So imagine my surprise when this teenage romantic tear-jerker managed to overcome its connect-the-dots script, its paltry romantic chemistry and its endless parade of empty musical montage sequences to become affecting enough to make a whole row of college girls at the preview screening cry. OK, maybe I got a little misty, myself. But just don't tell anybody, will you?
The palatably promising Leelee Sobieski ("Deep Impact") stars as Samantha, daughter of a small town diner owner whose love life has since childhood involved only one boy -- Jasper (Josh Hartnett, "The Faculty"), a hot-headed dairy farmer's son in a John Deere cap.
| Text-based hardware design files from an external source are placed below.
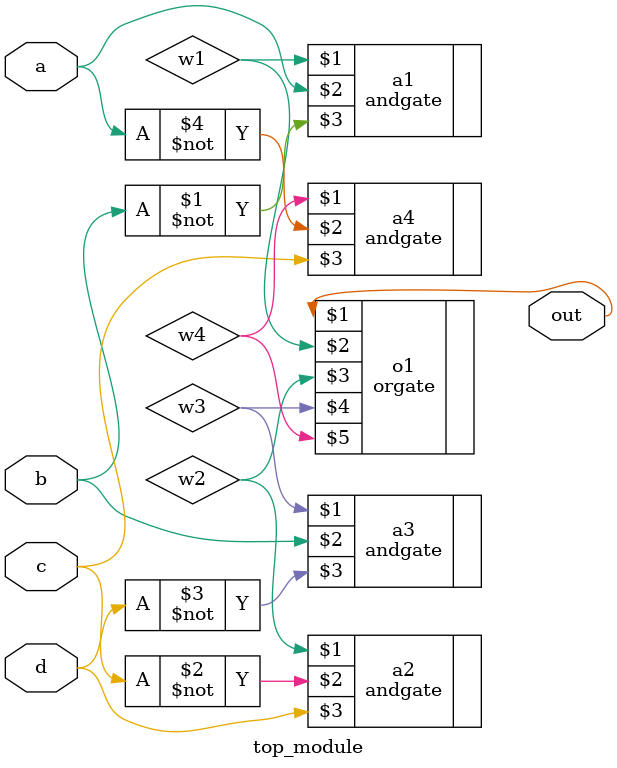
<source format=sv>
module top_module (
	input a,
	input b,
	input c,
	input d,
	output out
);

wire w1, w2, w3, w4;

andgate a1(w1, a, ~b);
andgate a2(w2, ~c, d);
andgate a3(w3, b, ~d);
andgate a4(w4, ~a, c);

orgate o1(out, w1, w2, w3, w4);

endmodule

</source>
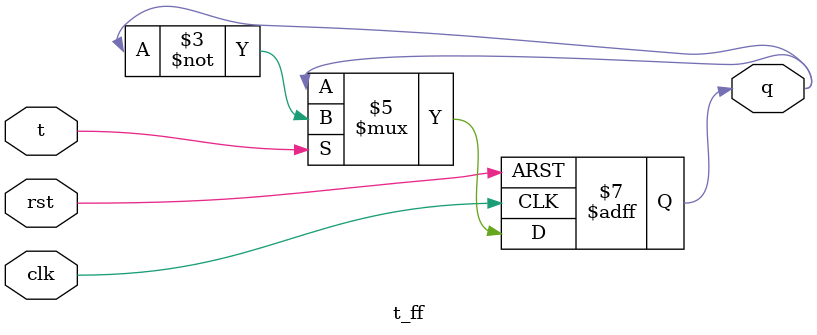
<source format=v>
module t_ff(input t,clk,rst, output reg q);
always @ (posedge clk or negedge rst)
begin 
if (!rst) begin
q <= 0;
end
else if(t)
begin 
q <= ~q;
end
else begin 
q <= q; 
end
end
endmodule

</source>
Now enter Kelley (Chris Klein, "Election"), a "richie" valedictorian from a near by prep school whose distant but controlling, corporate-minded father has just sent him a Mercedes convertible coupe to atone for skipping his upcoming graduation.
Out for a joy ride, Kelley his blue-blooded buddies run afoul of Jasper's and his pick-up truck pals. A drag race ensues and ends with both cars crashing into the diner, sparking a fire and burning it to the ground.
Charged with reckless driving, Kelly and Jasper are sentenced to help rebuild the restaurant, and while they're endlessly butting heads, Sam's heart gets to racing over handsome preppie, who looks pretty appetizing shirtless and covered in sweat from working construction right across the street from her house.
Blatantly mushy and clumsily manipulative, "Here On Earth" requires the audience to be quite forgiving of its foibles and its logical leaps of faith. Nearly every third scene is some golden-toned shot of Samantha and Kelley strolling through picturesque fields, forests and riversides. The embarrassing attempts at sophisticated flirting between Sobieski and Klein are terribly forced through most of the movie. Sam's frequent trips to the doctor for a track and field injury are so conspicuously played down that there's obviously something more going on (it's a tear-jerker, remember). And let's face it, the three main characters are nothing but clichés.
But aside from the initial flatness of the rich boy-poor girl romancing, these young actors are all good enough to transcend the unoriginal parts with which they've been stuck. Sam, Jasper and Kelley are surprisingly three-dimensional and sympathetic because Sobieski, Hartnett and Klein lend them depth that isn't found in the script.
I'm not saying strong acting absolves director Mark Piznarski (who helmed the equally artless TV miniseries "The '60s") of his predictable, pandering and prosaic filmmaking. All I'm saying is bring Kleenex, because if nothing else "Here On Earth" certainly knows how to push your buttons.